The status of asuras is not consistent across all texts. Some earlier Indian Buddhist schools included asuras within the god realm. And texts such as the Karmavibhaṅganāmadharmagrantha (The Dharma Scripture “Transformation of Karma”) differ by including the asuras in the lower realms.4Karmavibhaṅganāmadharmagrantha (The Dharma Scripture “Transformation of Karma”) 1.6.
6. God Realm
Within the desire realm, there are six different sub-classes of gods or deities. Two of these sub-classes are described as terrestrial, meaning they are said to be located within the universe atop Mount Meru. The gods in the Heaven of the Thirty-three live at the top of Mount Meru and regularly engage in war with the asuras. The gods in the Abode of the Four Great Kings, the guardians of the four directions, reside on four terraces atop Mount Meru, and atop the seven golden mountain ranges.
The other four god realms are described as celestial abodes located In the sky above Mount Meru. These are delightful realms free of combat with the asuras. The most well-known of these realms is Tuṣita (‘Joyous’), (Tib. Ganden). According to the scriptures, the Buddha remained in Tuṣita heaven until the time was ripe for him to be reborn in the human realm.
Rebirth in the god realm is the result of past wholesome actions. In the Application of Mindfulness (Satipatthana) sutta, the Buddha reminds his listeners that the desire realm gods are not free of suffering due to their intense craving and when their karma is exhausted they will be reborn in the lower realms. The Buddha said:
One must also develop compassion for the six classes of gods in the desire realm. The gods may experience indescribably rich and diverse heavenly pleasures amid their mountains, flatlands, woodlands, and parks, and they may revel in hundreds of thousands of delights together with their divine ladies in lotus ponds and forests, yet, once their karmic actions are exhausted, they suffer the pain of dying, and after that comes life in the realms of hell beings, starving spirits, and animals. Thus, the gods are beings who engage in flawed conduct within cyclic existence. Since they are bound by the extremely tight chains of craving, they are continuously pulled along without ever pursuing the genuine path.
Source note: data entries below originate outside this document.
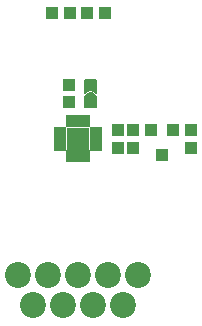
<source format=gbr>
%FSLAX34Y34*%
%MOMM*%
%LNSOLDERMASK_TOP*%
G71*
G01*
%ADD10R, 1.000X0.500*%
%ADD11R, 0.500X1.000*%
%ADD12C, 2.200*%
%ADD13R, 1.000X1.000*%
%ADD14R, 1.900X1.900*%
%ADD15R, 1.000X1.099*%
%ADD16C, 0.200*%
%LPD*%
X15002Y-2501D02*
G54D10*
D03*
X15002Y-7502D02*
G54D10*
D03*
X15002Y2500D02*
G54D10*
D03*
X-15000Y-2501D02*
G54D10*
D03*
X-15000Y-7502D02*
G54D10*
D03*
X-15001Y2500D02*
G54D10*
D03*
X2501Y-15002D02*
G54D11*
D03*
X7502Y-15002D02*
G54D11*
D03*
G36*
X-20000Y10000D02*
X-10000Y10000D01*
X-10000Y5000D01*
X-20000Y5000D01*
X-20000Y10000D01*
G37*
X-2500Y-15002D02*
G54D11*
D03*
X-7499Y-15002D02*
G54D11*
D03*
X2501Y15000D02*
G54D11*
D03*
X7502Y15002D02*
G54D11*
D03*
X15002Y7500D02*
G54D10*
D03*
X-2500Y15000D02*
G54D11*
D03*
X-7499Y15001D02*
G54D11*
D03*
X-2500Y15000D02*
G54D11*
D03*
X-50800Y-115570D02*
G54D12*
D03*
X-25400Y-115570D02*
G54D12*
D03*
X0Y-115570D02*
G54D12*
D03*
X25400Y-115570D02*
G54D12*
D03*
X50800Y-115570D02*
G54D12*
D03*
X-38100Y-140970D02*
G54D12*
D03*
X-12700Y-140970D02*
G54D12*
D03*
X12700Y-140970D02*
G54D12*
D03*
X38100Y-140970D02*
G54D12*
D03*
X-7500Y45876D02*
G54D13*
D03*
X-7499Y30876D02*
G54D13*
D03*
X34133Y-7500D02*
G54D13*
D03*
X34132Y7500D02*
G54D13*
D03*
X0Y0D02*
G54D14*
D03*
X80913Y7501D02*
G54D15*
D03*
X61914Y7501D02*
G54D15*
D03*
X71413Y-13505D02*
G54D15*
D03*
X95994Y7501D02*
G54D13*
D03*
X95995Y-7500D02*
G54D13*
D03*
X46833Y-7500D02*
G54D13*
D03*
X46832Y7501D02*
G54D13*
D03*
X22640Y106363D02*
G54D13*
D03*
X7640Y106362D02*
G54D13*
D03*
X-6647Y106362D02*
G54D13*
D03*
X-21648Y106362D02*
G54D13*
D03*
G36*
X5995Y49489D02*
X5995Y38376D01*
X9170Y41551D01*
X12345Y41551D01*
X15520Y38376D01*
X15520Y49489D01*
X5995Y49489D01*
G37*
G54D16*
X5995Y49489D02*
X5995Y38376D01*
X9170Y41551D01*
X12345Y41551D01*
X15520Y38376D01*
X15520Y49489D01*
X5995Y49489D01*
G36*
X5995Y35201D02*
X9170Y38376D01*
X12345Y38376D01*
X15520Y35201D01*
X15520Y27264D01*
X5995Y27264D01*
X5995Y35201D01*
G37*
G54D16*
X5995Y35201D02*
X9170Y38376D01*
X12345Y38376D01*
X15520Y35201D01*
X15520Y27264D01*
X5995Y27264D01*
X5995Y35201D01*
M02*

</source>
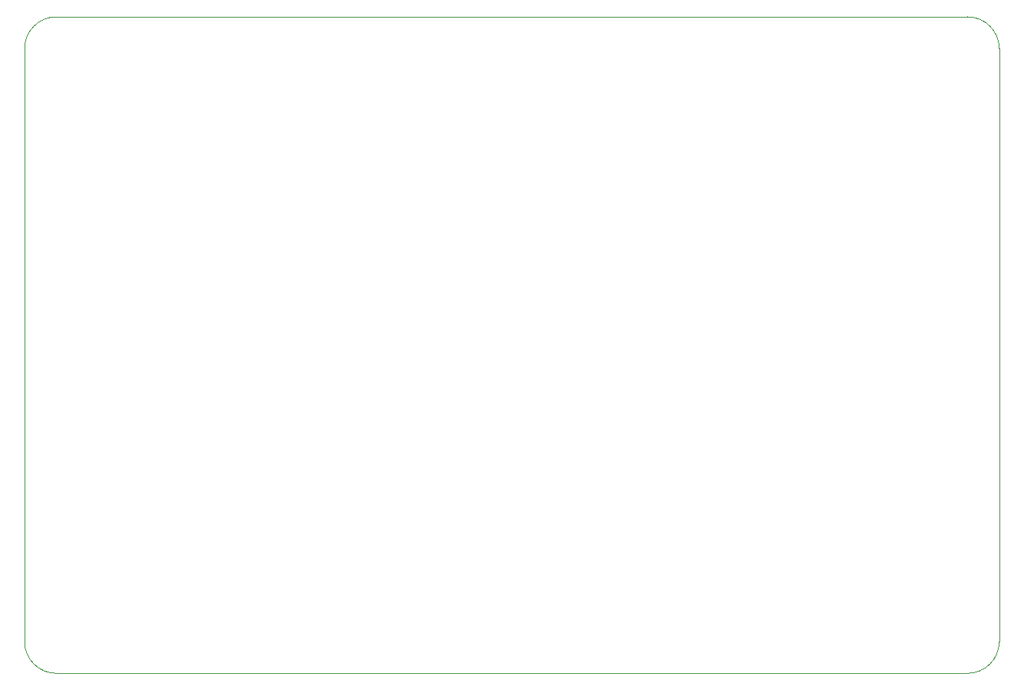
<source format=gbr>
%TF.GenerationSoftware,KiCad,Pcbnew,(5.1.6-0)*%
%TF.CreationDate,2024-01-23T19:11:50-08:00*%
%TF.ProjectId,psu_4caps,7073755f-3463-4617-9073-2e6b69636164,rev?*%
%TF.SameCoordinates,Original*%
%TF.FileFunction,Profile,NP*%
%FSLAX46Y46*%
G04 Gerber Fmt 4.6, Leading zero omitted, Abs format (unit mm)*
G04 Created by KiCad (PCBNEW (5.1.6-0)) date 2024-01-23 19:11:50*
%MOMM*%
%LPD*%
G01*
G04 APERTURE LIST*
%TA.AperFunction,Profile*%
%ADD10C,0.050000*%
%TD*%
G04 APERTURE END LIST*
D10*
X145000000Y-127750000D02*
G75*
G02*
X141500000Y-131250000I-3500000J0D01*
G01*
X41000000Y-131250000D02*
G75*
G02*
X37500000Y-127750000I0J3500000D01*
G01*
X37500000Y-62250000D02*
G75*
G02*
X41000000Y-58750000I3500000J0D01*
G01*
X141500000Y-58750000D02*
G75*
G02*
X145000000Y-62250000I0J-3500000D01*
G01*
X37500000Y-127750000D02*
X37500000Y-62250000D01*
X141500000Y-131250000D02*
X41000000Y-131250000D01*
X145000000Y-62250000D02*
X145000000Y-127750000D01*
X41000000Y-58750000D02*
X141500000Y-58750000D01*
M02*

</source>
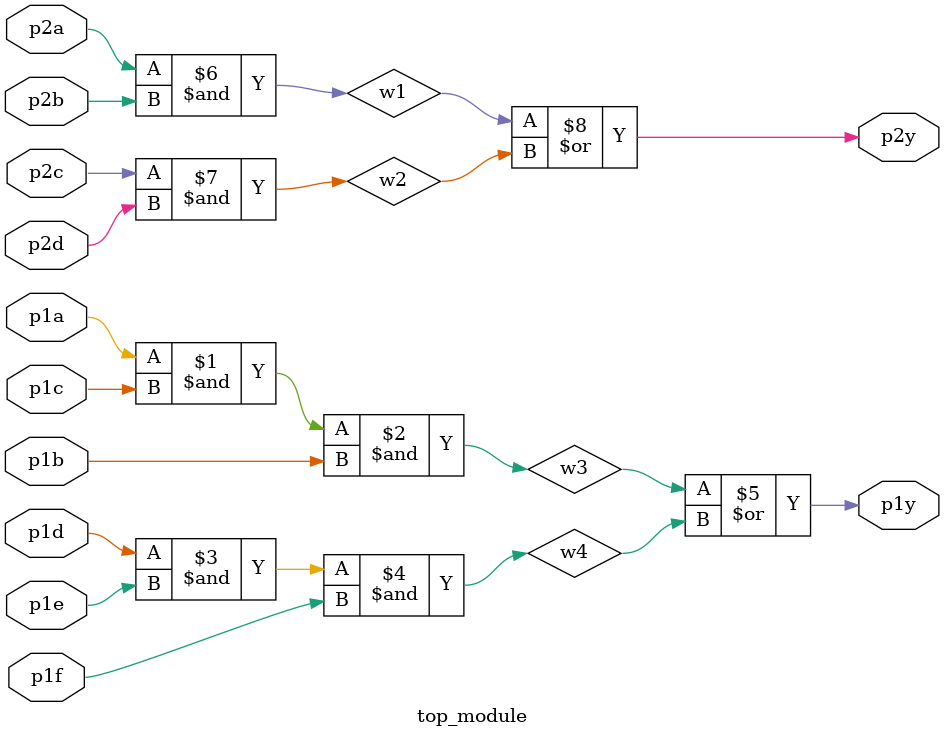
<source format=v>
module top_module ( 
    input p1a, p1b, p1c, p1d, p1e, p1f,
    output p1y,
    input p2a, p2b, p2c, p2d,
    output p2y );
wire w1,w2,w3,w4;
     assign w3 = p1a & p1c & p1b;
    assign w4 =  p1d & p1e & p1f;
    assign p1y = w3 | w4;
    assign  w1 = p2a & p2b;
    assign w2 = p2c & p2d;
    assign p2y = w1 | w2;
   

endmodule

</source>
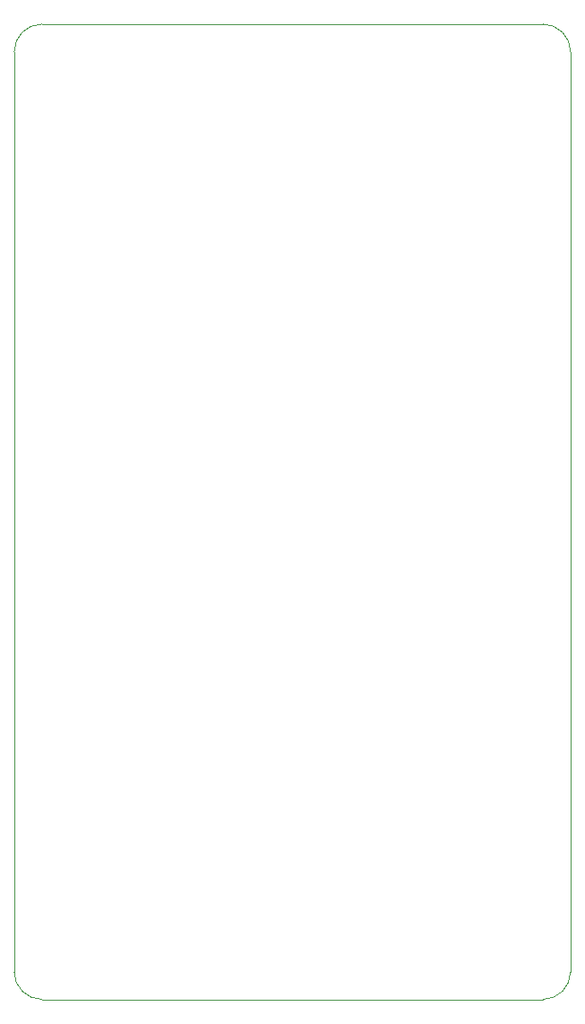
<source format=gbr>
%TF.GenerationSoftware,KiCad,Pcbnew,8.0.2*%
%TF.CreationDate,2025-02-23T20:01:42-05:00*%
%TF.ProjectId,Ecardz-Proto,45636172-647a-42d5-9072-6f746f2e6b69,rev?*%
%TF.SameCoordinates,Original*%
%TF.FileFunction,Profile,NP*%
%FSLAX46Y46*%
G04 Gerber Fmt 4.6, Leading zero omitted, Abs format (unit mm)*
G04 Created by KiCad (PCBNEW 8.0.2) date 2025-02-23 20:01:42*
%MOMM*%
%LPD*%
G01*
G04 APERTURE LIST*
%TA.AperFunction,Profile*%
%ADD10C,0.050000*%
%TD*%
G04 APERTURE END LIST*
D10*
X430100000Y-72910000D02*
G75*
G02*
X427500000Y-70310000I200J2600200D01*
G01*
X427500000Y16490000D02*
X427500000Y-70310000D01*
X477400000Y19090000D02*
X430100000Y19090000D01*
X477400000Y19090000D02*
G75*
G02*
X480000000Y16490000I100J-2599900D01*
G01*
X427500000Y16490000D02*
G75*
G02*
X430100000Y19090000I2600100J-100D01*
G01*
X430100000Y-72910000D02*
X477400000Y-72910000D01*
X480000000Y-70310000D02*
X480000000Y16490000D01*
X480000000Y-70310000D02*
G75*
G02*
X477400000Y-72910000I-2600100J100D01*
G01*
M02*

</source>
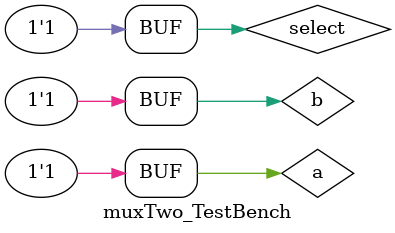
<source format=v>
`define DELAY 20
module muxTwo_TestBench();
	// Declaring variables
	reg a, b;
	reg select;
	wire out;
	
	// Calling module to test
	muxTwo m(out, a, b, select);
	
	
	// Test values
	initial begin
		a = 1'b0; b = 1'b0; select = 1'b0;
		#`DELAY;
		a = 1'b0; b = 1'b1; select = 1'b0;
		#`DELAY;
		a = 1'b1; b = 1'b0; select = 1'b0;
		#`DELAY;
		a = 1'b1; b = 1'b1; select = 1'b0;
		#`DELAY;
		a = 1'b0; b = 1'b0; select = 1'b1;
		#`DELAY;
		a = 1'b0; b = 1'b1; select = 1'b1;
		#`DELAY;
		a = 1'b1; b = 1'b0; select = 1'b1;
		#`DELAY;
		a = 1'b1; b = 1'b1; select = 1'b1;
	end
	
	
	// Monitoring changes
	initial begin
		$monitor("Time=%2d, a=%1b, b=%1b, select=%1b, result=%1b", $time, a, b, select, out);
	end
 
endmodule
</source>
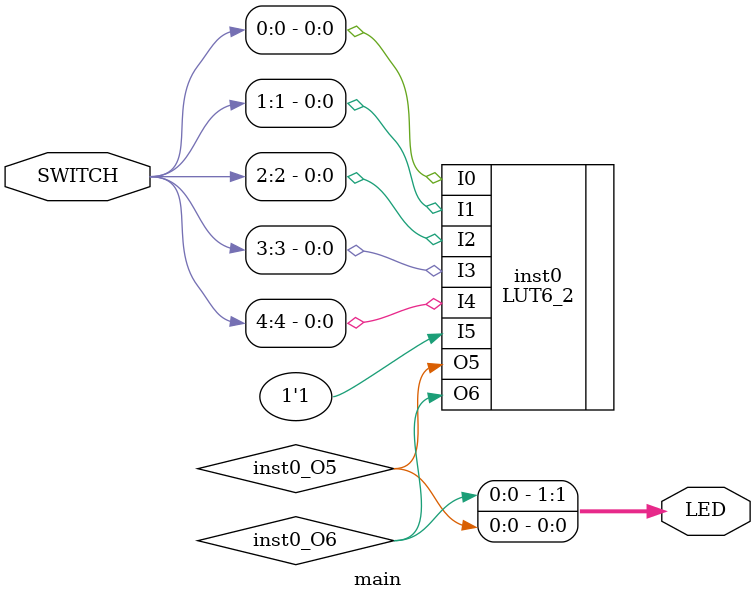
<source format=v>
module main (output [1:0] LED, input [5:0] SWITCH);
wire  inst0_O5;
wire  inst0_O6;
LUT6_2 #(.INIT(64'h55555555AAAAAAAA)) inst0 (.I0(SWITCH[0]), .I1(SWITCH[1]), .I2(SWITCH[2]), .I3(SWITCH[3]), .I4(SWITCH[4]), .I5(1'b1), .O5(inst0_O5), .O6(inst0_O6));
assign LED = {inst0_O6,inst0_O5};
endmodule


</source>
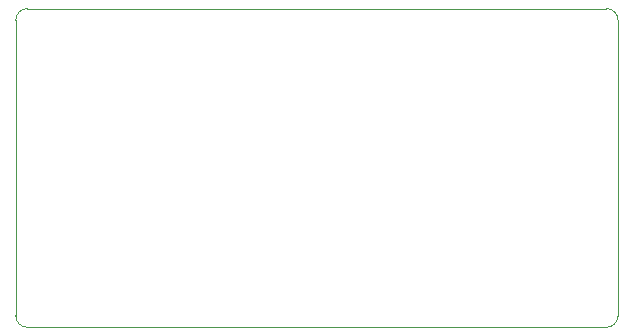
<source format=gbr>
%TF.GenerationSoftware,KiCad,Pcbnew,7.0.8*%
%TF.CreationDate,2024-01-29T14:11:28+05:30*%
%TF.ProjectId,stm32_ble,73746d33-325f-4626-9c65-2e6b69636164,Version : 1*%
%TF.SameCoordinates,PX6eac850PY632ea00*%
%TF.FileFunction,Profile,NP*%
%FSLAX46Y46*%
G04 Gerber Fmt 4.6, Leading zero omitted, Abs format (unit mm)*
G04 Created by KiCad (PCBNEW 7.0.8) date 2024-01-29 14:11:28*
%MOMM*%
%LPD*%
G01*
G04 APERTURE LIST*
%TA.AperFunction,Profile*%
%ADD10C,0.100000*%
%TD*%
G04 APERTURE END LIST*
D10*
X-180000Y1330000D02*
G75*
G03*
X820000Y330000I1000000J0D01*
G01*
X-180000Y1330000D02*
X-180000Y26330000D01*
X50820000Y26330000D02*
X50820000Y1330000D01*
X30820000Y27330000D02*
X49820000Y27330000D01*
X50820000Y26330000D02*
G75*
G03*
X49820000Y27330000I-1000000J0D01*
G01*
X49820000Y330000D02*
G75*
G03*
X50820000Y1330000I0J1000000D01*
G01*
X820000Y27330000D02*
X30820000Y27330000D01*
X820000Y27330000D02*
G75*
G03*
X-180000Y26330000I0J-1000000D01*
G01*
X49820000Y330000D02*
X820000Y330000D01*
M02*

</source>
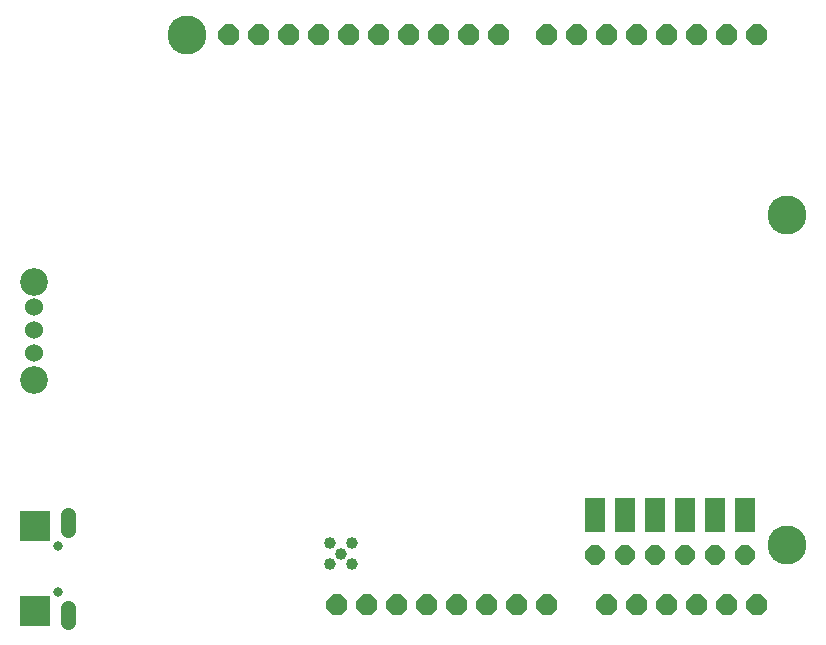
<source format=gbr>
G04 EAGLE Gerber RS-274X export*
G75*
%MOMM*%
%FSLAX34Y34*%
%LPD*%
%INSoldermask Bottom*%
%IPPOS*%
%AMOC8*
5,1,8,0,0,1.08239X$1,22.5*%
G01*
%ADD10C,3.301600*%
%ADD11C,1.524000*%
%ADD12C,2.351600*%
%ADD13P,1.759533X8X292.500000*%
%ADD14P,1.924489X8X22.500000*%
%ADD15C,0.801600*%
%ADD16R,2.601600X2.601600*%
%ADD17C,1.309600*%
%ADD18C,1.009600*%
%ADD19R,1.651000X2.921000*%


D10*
X152400Y508000D03*
X660400Y76200D03*
X660400Y355600D03*
D11*
X22860Y257810D03*
D12*
X22860Y215810D03*
X22860Y298810D03*
D11*
X22860Y277810D03*
X22860Y238810D03*
D13*
X624840Y67310D03*
X599440Y67310D03*
X574040Y67310D03*
X548640Y67310D03*
X523240Y67310D03*
X497840Y67310D03*
D14*
X533400Y508000D03*
X508000Y25400D03*
X558800Y508000D03*
X584200Y508000D03*
X609600Y508000D03*
X635000Y508000D03*
X508000Y508000D03*
X482600Y508000D03*
X457200Y508000D03*
X416560Y508000D03*
X391160Y508000D03*
X365760Y508000D03*
X340360Y508000D03*
X314960Y508000D03*
X289560Y508000D03*
X264160Y508000D03*
X238760Y508000D03*
X533400Y25400D03*
X558800Y25400D03*
X584200Y25400D03*
X609600Y25400D03*
X635000Y25400D03*
X457200Y25400D03*
X431800Y25400D03*
X406400Y25400D03*
X381000Y25400D03*
X355600Y25400D03*
X330200Y25400D03*
X213360Y508000D03*
X187960Y508000D03*
X304800Y25400D03*
X279400Y25400D03*
D15*
X43180Y75380D03*
X43180Y36380D03*
D16*
X24180Y19880D03*
X24180Y91880D03*
D17*
X52180Y88880D02*
X52180Y100960D01*
X52180Y22880D02*
X52180Y10800D01*
D18*
X283210Y68580D03*
X292210Y77580D03*
X292210Y59580D03*
X274210Y59580D03*
X274210Y77580D03*
D19*
X497840Y101600D03*
X523240Y101600D03*
X548640Y101600D03*
X574040Y101600D03*
X599440Y101600D03*
X624840Y101600D03*
M02*

</source>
As one observes the painful deaths of the gods, one develops compassion for them.
Āryasaddharmasmṛtyupasthāna (The Noble Application of Mindfulness of the Sacred Dharma), 4.C.2706 4.C.2706
The cycle of existence has the nature of suffering, regardless of the realm in which one takes rebirth. In some realms, the suffering may be more intense than in others, but all are dissatisfactory. The Tibetan master Patrul Rinpoche commented, “Yet all beings bound to the realms of saṃsāra by their desire and attachments, with never a moment’s remorse, will have to undergo still more sufferings in this endless circle.”5Patrul Rinpoche, The Words of My Perfect Teacher, Padmakara Translations, Altamira Press, 1998, p. 62 In his classic text, the Kunzang Lamé Shyalung (Words of My Perfect Teacher), Patrul Rinpoche offers detailed descriptions of the unsatisfactory nature of each realm. Buddhist teachers emphasize these shortcomings in order to inspire students to turn their minds toward the Dharma as a refuge. When one understands the defects of saṃsāra, renunciation is easily kindled.